Most API docs contain dozens of code examples. Each one is a small task: to do X, send Y. That structure makes them a usable evaluation set for measuring how well a language model can act on your docs.
The same set tells you something about the docs themselves. Where the model picks the wrong endpoint or invents a parameter, you probably have a gap a human would also miss on first read.
Extracting cases
Walk through every example in your reference and quickstart. For each one, write down:
- The task in plain English, copied from the section heading.
- The expected request: method, path, headers that matter, body.
- The expected response shape, if it appears.
Save as a JSON file. A hundred cases is plenty to start with.
Running the eval
Pick a model. Give it your docs (or your spec) in context. For each case, prompt with just the task description and ask the model to produce a request.
Score on three things:
- Did it pick the right endpoint?
- Did it set the required parameters?
- Did the request match the schema?
For each failure, look at the doc page the model would have used. The fix is usually a sentence, not a rewrite.
What you learn
You learn which endpoints are confusing in isolation. You learn which parameter names get mixed up with each other. You learn where examples disagree with the schema.

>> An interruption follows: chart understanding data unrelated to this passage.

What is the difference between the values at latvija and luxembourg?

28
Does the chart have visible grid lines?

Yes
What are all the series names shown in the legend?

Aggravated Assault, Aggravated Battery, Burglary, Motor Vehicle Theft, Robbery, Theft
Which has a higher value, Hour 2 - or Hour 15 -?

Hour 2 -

You also get a number that can move over time. Run it on every doc change and you can tell whether the docs are getting easier or harder for a model to use.
A few things to watch:
- Spec-in-prompt and retrieval produce different scores. Test both and pick the setup closest to how your users actually feed your API to models.
- Score the first response, not after retries. Real callers do not always retry.
- A 90% pass rate is not a victory. The 10% are usually your most-used endpoints.